RECORDS SUPPLIED START
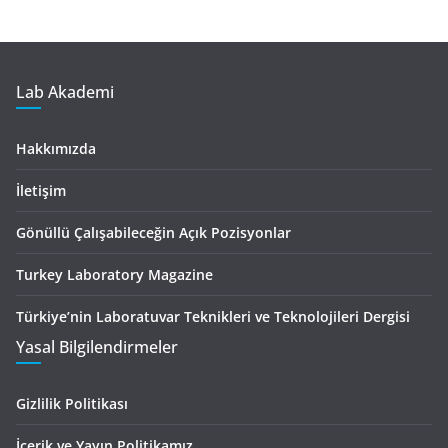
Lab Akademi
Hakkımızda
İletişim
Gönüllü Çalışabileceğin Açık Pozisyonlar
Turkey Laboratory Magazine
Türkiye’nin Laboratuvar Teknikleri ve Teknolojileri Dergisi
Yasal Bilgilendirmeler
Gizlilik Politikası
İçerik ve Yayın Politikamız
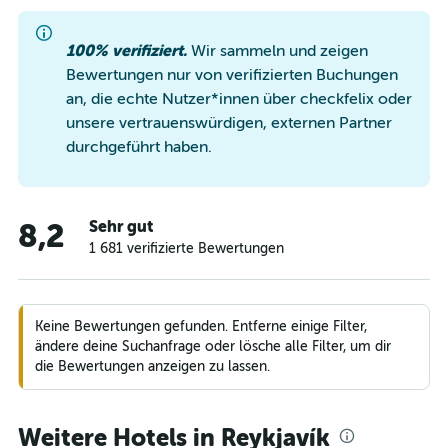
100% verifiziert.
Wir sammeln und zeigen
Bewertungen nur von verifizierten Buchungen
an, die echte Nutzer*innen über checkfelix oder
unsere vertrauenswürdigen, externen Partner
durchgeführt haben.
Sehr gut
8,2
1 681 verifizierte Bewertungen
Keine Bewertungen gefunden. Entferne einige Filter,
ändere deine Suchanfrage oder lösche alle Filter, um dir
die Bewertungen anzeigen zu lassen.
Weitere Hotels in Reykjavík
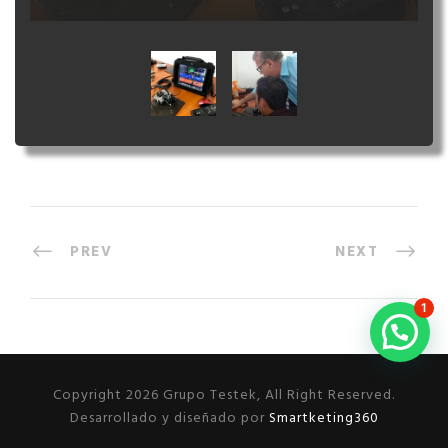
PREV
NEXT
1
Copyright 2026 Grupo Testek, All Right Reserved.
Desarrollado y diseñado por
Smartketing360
RECORDS SUPPLIED END
RECORDS SUPPLIED START
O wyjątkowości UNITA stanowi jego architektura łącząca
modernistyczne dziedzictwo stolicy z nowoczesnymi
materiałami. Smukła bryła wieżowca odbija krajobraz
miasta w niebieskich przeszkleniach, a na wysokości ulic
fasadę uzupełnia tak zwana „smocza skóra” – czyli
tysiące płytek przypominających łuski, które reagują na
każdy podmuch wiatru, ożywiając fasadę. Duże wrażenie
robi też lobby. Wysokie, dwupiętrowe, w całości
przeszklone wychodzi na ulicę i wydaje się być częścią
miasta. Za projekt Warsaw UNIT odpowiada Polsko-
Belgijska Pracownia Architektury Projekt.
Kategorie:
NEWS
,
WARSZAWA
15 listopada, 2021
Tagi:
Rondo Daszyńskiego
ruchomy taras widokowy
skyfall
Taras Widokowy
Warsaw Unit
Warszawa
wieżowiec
RECORDS SUPPLIED END
What's needed is an exact copy of the records above from the line containing "Türkiye’nin Laboratuvar Teknikleri" down to the line containing "Smartketing360", both included, without any pictures.

Türkiye’nin Laboratuvar Teknikleri ve Teknolojileri Dergisi
Yasal Bilgilendirmeler
Gizlilik Politikası
İçerik ve Yayın Politikamız
100% verifiziert.
Wir sammeln und zeigen
Bewertungen nur von verifizierten Buchungen
an, die echte Nutzer*innen über checkfelix oder
unsere vertrauenswürdigen, externen Partner
durchgeführt haben.
Sehr gut
8,2
1 681 verifizierte Bewertungen
Keine Bewertungen gefunden. Entferne einige Filter,
ändere deine Suchanfrage oder lösche alle Filter, um dir
die Bewertungen anzeigen zu lassen.
Weitere Hotels in Reykjavík
PREV
NEXT
1
Copyright 2026 Grupo Testek, All Right Reserved.
Desarrollado y diseñado por
Smartketing360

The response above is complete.